How to Prevent Errors During Setting Out Building Plan on Ground?

Setting out building plan on ground is one of the most significant steps in building constructions and any errors at this stage would cause considerable problems, if it is not tackled immediately.

Errors During Setting Out Building Plan on Ground

There are different types of errors that might be made when a structure is set out for example gross errors, systematic errors and random errors.

These errors should be prevented and there are some measures to tackle these issues. These measures will be discussed in the following sections.

Fig.1: Setting Out of Building Plan on Ground

Fig.2: Setting Out Building Plan on Ground

How to Prevent Errors During Setting Out of Building?

Following are the different types of control that should be carried out to prevent any errors during setting out building plan on ground:

• Good practice in office
• On site control
• Equipment and staff
• Checks
• Marking the ground
• Use of grid offset

Good Practice in Office

To successfully set out the building, it is necessary to complete office works with great accuracy. The drawing should be the latest version and if there are any changes in the drawing, it should be checked whether it influences the work in the field or not.

It is required to examine and explore the quality of information, for example, the dimensions should be checked and confirmed with structural dimensions to make sure that it is realistic.

It is recommended to conduct calculation by two independent individual since the person who check the first computation may follow procedures and does not notice errors.

If a program is used to do calculations and solving problems, the user should know the program well and have information that the software does work. The user need to understand the results adequately otherwise unacceptable errors could occur.

On site control of Setting Out Errors

It is required to check both primary baseline and bench marks to make sure that they are accurate. Approximate setting out might be used for excavation but such work with such quality cannot be accepted for concrete work which requires considerable accuracy.

It is advised to continuously check concrete benchmark station since they can be damaged by excavations.

It should be guaranteed that correct stations are used during working and this can be done by noticing and observing stations or by taking measurements to the adjacent stations.

Equipment and Staff

After accurate calculations at office are finished and good control is obtained at construction site, it is considerably crucial to use a suitable instrument and experienced staff to carry out the work and get the required accuracy.

Fig:3: Equipment and Staff to Prevent Setting Out Errors

Checks to Prevent Setting Out Errors

It is recommended to do cross checks to specify any errors that have been made. For example, when a rectangular shape is set out, diagonals should be computed prior to the works to determine errors during the work in the field.

Cross checks need to be used for completed works to examine their accuracy and find out errors in the work if any exist.

It is advised to begin setting out from the major control lines and then proceed to other parts of the building to prevent accumulative errors.

It is recommended to establish secondary control points from the main control point instead of using other secondary control points to set a new one. This is because any error in one secondary control point would be repeated for other points and might increase.

For example, one houses is set out, it is preferable to set each house from the main control point rather than from another house since errors would cause considerable issues. In this case, there might not be enough space for the last house to be set.

Use of common sense at the end of the works is the last check that should not be avoided because great mistakes can be noticed and considerable cost could be saved.

Marking the Ground for Building Set Out

It is recommended to use mark setting out using proper means to make it easy to understand. The setting out would not serve any purpose if it cannot be understood by user.

### [Required action]
Render this sentence from the article on setting out a building plan into Spanish: "It is advised to begin setting out from the major control lines and then proceed to other parts of the building to prevent accumulative errors." Nothing in the listing is needed for this work.

### [Recorded information]
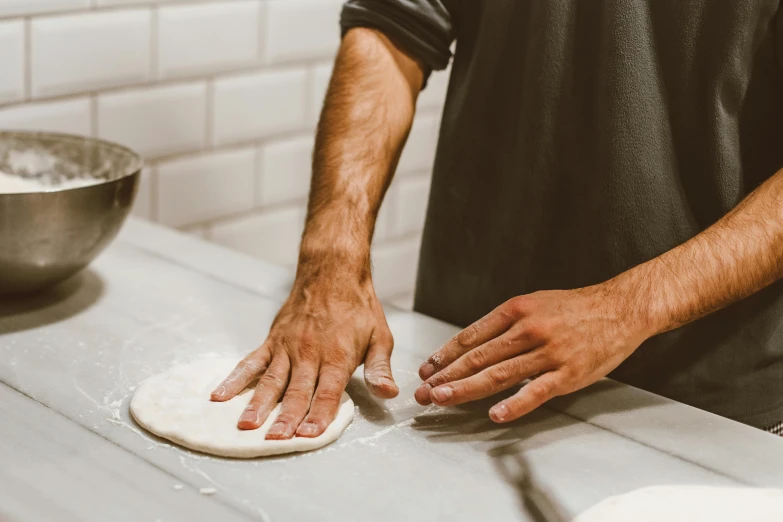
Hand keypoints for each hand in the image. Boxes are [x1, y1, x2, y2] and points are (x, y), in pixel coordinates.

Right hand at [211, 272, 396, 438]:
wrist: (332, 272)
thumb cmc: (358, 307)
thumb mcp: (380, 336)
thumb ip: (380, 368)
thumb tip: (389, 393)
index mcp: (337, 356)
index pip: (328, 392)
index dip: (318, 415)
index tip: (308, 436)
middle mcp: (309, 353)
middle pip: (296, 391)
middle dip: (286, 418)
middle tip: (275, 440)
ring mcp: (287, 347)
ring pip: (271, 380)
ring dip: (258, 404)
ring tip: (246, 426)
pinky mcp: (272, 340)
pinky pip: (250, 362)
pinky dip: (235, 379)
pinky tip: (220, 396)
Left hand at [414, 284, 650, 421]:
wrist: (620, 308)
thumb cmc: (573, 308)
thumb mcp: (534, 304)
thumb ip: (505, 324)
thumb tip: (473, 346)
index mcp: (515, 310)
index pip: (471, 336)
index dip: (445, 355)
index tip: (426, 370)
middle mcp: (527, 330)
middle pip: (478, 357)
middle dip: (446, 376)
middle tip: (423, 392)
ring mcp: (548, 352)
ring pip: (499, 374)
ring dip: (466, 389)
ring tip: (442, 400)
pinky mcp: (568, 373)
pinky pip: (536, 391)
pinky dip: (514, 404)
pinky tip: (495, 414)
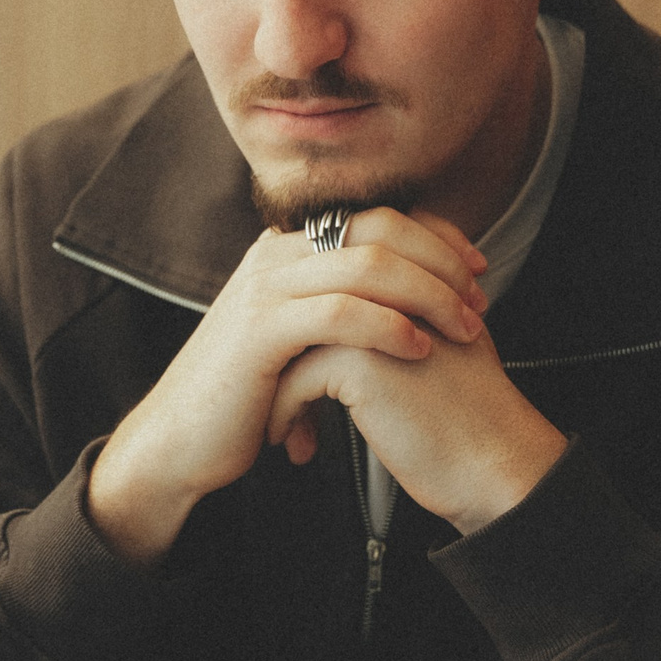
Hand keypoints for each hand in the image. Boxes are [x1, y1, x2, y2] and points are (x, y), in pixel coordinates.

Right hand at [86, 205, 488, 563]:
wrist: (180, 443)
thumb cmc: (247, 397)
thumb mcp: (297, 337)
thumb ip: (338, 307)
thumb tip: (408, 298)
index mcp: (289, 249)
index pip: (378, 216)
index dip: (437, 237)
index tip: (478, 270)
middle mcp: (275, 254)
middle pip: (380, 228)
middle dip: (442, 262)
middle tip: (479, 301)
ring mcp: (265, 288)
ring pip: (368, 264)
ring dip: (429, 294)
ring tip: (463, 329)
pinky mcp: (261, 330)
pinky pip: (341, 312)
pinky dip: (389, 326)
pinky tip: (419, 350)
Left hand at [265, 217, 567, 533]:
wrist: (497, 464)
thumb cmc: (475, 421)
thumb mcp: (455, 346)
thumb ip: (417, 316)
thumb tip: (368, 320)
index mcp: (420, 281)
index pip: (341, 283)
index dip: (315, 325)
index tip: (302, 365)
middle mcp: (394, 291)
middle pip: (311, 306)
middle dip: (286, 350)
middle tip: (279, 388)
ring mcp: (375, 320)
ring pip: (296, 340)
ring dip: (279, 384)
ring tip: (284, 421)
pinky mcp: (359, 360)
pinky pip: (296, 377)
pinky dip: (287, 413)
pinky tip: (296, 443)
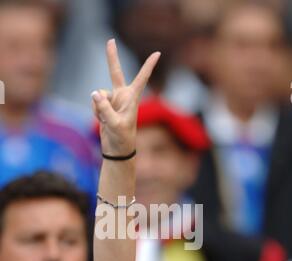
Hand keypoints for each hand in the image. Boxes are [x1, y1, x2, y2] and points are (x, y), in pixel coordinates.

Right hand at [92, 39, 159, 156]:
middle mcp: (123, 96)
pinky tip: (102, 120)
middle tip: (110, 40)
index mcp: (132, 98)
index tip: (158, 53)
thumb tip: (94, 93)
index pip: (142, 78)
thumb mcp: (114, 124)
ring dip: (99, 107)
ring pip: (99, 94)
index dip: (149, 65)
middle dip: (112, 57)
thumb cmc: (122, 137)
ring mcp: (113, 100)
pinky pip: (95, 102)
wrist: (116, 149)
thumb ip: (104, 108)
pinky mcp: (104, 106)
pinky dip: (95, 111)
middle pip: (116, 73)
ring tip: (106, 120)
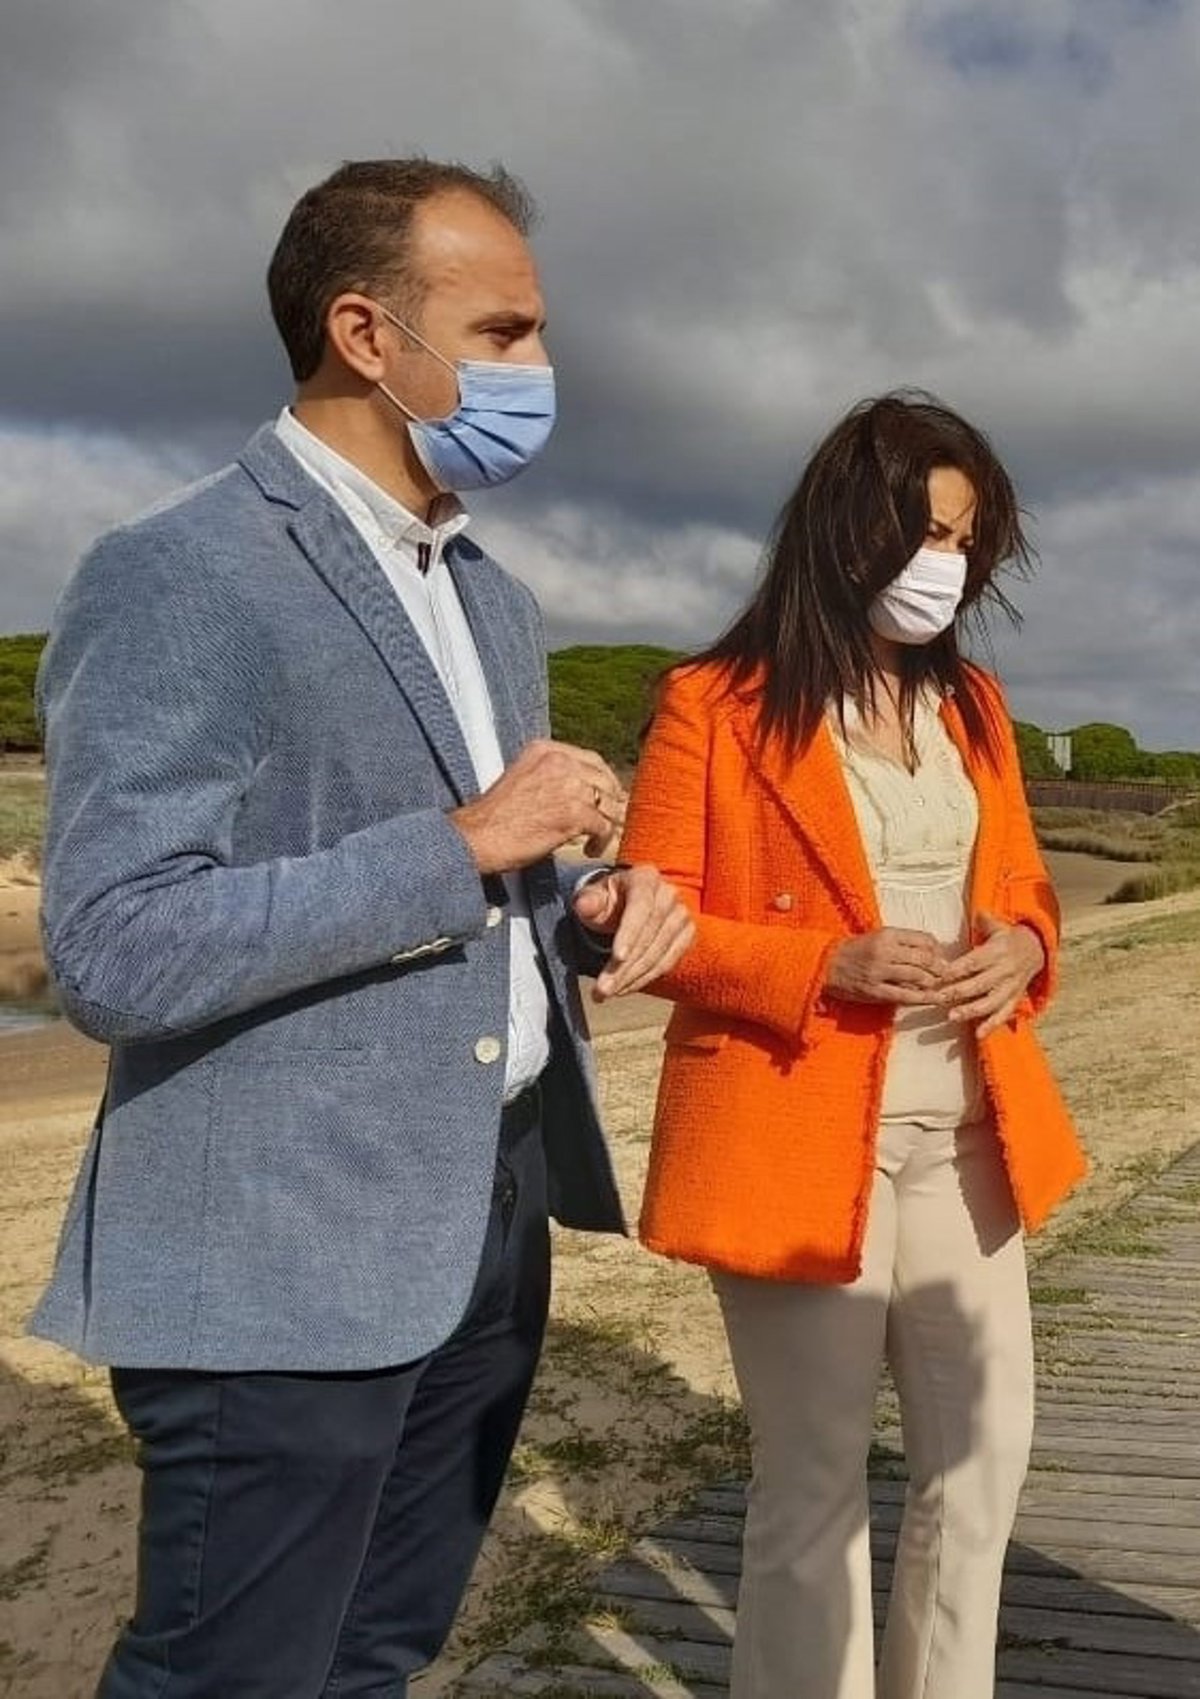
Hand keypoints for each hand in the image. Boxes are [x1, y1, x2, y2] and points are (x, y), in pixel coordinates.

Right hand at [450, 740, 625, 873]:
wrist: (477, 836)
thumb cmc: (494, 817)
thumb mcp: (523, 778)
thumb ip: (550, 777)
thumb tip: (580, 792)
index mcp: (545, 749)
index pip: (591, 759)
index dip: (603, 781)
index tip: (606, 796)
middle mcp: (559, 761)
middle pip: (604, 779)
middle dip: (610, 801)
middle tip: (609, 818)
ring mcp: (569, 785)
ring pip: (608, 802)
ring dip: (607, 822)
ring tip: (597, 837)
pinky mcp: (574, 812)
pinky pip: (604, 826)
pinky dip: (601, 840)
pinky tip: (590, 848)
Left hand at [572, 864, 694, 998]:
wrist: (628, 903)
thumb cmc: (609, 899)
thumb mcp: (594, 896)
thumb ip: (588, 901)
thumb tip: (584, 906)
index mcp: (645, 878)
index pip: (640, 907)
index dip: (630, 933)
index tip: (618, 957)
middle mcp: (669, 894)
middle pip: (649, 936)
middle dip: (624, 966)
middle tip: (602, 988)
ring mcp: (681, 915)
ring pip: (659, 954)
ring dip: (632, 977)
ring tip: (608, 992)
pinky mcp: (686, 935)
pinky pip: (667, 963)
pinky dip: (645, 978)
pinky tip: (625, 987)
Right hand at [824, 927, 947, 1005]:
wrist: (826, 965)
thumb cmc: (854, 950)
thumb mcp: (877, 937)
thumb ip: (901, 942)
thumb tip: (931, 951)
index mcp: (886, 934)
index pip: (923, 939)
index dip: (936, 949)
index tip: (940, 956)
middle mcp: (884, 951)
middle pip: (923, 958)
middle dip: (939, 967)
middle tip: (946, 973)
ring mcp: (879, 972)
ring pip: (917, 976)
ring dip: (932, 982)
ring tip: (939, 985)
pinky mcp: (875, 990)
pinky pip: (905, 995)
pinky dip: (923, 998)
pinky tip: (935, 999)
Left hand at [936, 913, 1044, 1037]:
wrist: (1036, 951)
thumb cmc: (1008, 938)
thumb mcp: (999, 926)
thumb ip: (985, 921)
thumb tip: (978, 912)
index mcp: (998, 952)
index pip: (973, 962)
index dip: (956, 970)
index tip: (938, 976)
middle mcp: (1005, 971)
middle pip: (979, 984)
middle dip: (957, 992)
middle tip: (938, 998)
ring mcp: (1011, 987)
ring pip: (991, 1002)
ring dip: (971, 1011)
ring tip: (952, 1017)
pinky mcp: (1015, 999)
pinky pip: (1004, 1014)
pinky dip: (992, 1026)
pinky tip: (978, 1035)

### [Output for this task]
Se recomienda comenzar el replanteo a partir de las líneas de control principales y luego continuar con las demás partes del edificio para evitar errores acumulativos.